--- EXCERPTED RECORDS ---

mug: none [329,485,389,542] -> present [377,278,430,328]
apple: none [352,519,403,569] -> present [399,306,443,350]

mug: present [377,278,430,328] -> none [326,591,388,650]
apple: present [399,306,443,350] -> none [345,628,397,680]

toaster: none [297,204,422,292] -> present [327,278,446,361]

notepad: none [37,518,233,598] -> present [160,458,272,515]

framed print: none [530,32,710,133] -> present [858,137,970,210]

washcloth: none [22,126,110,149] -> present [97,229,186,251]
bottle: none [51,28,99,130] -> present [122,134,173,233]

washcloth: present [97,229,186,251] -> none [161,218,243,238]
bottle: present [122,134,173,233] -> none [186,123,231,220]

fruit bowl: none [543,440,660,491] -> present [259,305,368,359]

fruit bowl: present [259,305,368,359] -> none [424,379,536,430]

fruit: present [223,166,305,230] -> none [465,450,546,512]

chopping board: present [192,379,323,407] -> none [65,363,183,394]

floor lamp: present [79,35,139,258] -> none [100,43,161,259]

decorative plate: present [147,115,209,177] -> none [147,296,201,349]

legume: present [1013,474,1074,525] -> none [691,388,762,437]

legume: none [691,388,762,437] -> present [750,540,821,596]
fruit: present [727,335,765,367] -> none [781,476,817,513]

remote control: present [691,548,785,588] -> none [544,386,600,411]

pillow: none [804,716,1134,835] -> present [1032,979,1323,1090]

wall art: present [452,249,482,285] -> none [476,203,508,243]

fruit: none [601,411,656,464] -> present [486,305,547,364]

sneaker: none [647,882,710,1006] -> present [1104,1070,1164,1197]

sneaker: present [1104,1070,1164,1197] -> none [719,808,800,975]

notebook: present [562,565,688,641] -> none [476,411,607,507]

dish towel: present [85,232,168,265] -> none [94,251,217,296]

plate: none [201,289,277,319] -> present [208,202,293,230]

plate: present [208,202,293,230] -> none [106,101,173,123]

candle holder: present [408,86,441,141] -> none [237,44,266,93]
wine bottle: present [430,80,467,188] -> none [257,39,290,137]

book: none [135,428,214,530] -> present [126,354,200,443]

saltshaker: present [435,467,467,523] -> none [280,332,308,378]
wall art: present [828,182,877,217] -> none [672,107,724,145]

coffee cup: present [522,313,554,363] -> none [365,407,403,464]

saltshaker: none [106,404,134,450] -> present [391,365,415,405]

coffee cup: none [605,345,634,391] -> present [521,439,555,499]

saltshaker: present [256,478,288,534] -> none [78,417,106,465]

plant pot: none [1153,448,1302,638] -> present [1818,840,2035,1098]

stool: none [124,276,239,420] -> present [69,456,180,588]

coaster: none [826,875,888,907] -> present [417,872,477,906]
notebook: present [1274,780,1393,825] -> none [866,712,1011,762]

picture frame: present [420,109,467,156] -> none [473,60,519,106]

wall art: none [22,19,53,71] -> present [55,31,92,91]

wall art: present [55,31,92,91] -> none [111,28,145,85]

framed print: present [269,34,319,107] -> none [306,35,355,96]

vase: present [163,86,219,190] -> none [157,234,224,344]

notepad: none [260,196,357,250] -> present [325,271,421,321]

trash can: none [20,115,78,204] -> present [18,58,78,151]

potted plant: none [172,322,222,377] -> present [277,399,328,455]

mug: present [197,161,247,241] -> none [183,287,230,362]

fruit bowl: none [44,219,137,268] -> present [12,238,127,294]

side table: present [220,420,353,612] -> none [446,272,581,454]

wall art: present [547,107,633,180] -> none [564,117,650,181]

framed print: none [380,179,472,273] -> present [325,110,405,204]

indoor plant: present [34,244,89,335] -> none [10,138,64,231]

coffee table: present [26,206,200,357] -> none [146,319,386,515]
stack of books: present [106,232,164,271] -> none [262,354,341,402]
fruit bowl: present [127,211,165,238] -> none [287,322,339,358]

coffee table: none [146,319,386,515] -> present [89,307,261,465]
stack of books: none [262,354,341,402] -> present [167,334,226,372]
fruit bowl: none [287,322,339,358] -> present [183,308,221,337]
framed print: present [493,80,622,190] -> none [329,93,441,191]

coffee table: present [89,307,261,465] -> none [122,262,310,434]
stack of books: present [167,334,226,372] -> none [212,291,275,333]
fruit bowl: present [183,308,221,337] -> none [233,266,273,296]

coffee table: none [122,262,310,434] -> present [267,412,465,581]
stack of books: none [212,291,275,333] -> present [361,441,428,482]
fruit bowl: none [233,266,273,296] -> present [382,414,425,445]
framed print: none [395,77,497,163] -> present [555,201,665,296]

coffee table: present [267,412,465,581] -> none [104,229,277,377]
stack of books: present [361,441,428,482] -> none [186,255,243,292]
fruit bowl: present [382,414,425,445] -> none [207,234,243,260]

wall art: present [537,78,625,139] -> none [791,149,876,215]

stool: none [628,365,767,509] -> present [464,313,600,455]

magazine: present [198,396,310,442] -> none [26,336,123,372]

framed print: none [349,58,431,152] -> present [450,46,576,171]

--- ABOUT THIS EXERCISE ---
In the data above, start at the line that has "fruit bowl: present [127,211,165,238]", stop after the line that has "fruit bowl: none [287,322,339,358]", and print every line in between exactly as it stands.

--- YOUR SOLUTION ---
fruit bowl: present [127,211,165,238] -> none [287,322,339,358]

coffee table: none [146,319,386,515] -> present [89,307,261,465]
stack of books: none [262,354,341,402] -> present [167,334,226,372]
fruit bowl: none [287,322,339,358] -> present [183,308,221,337]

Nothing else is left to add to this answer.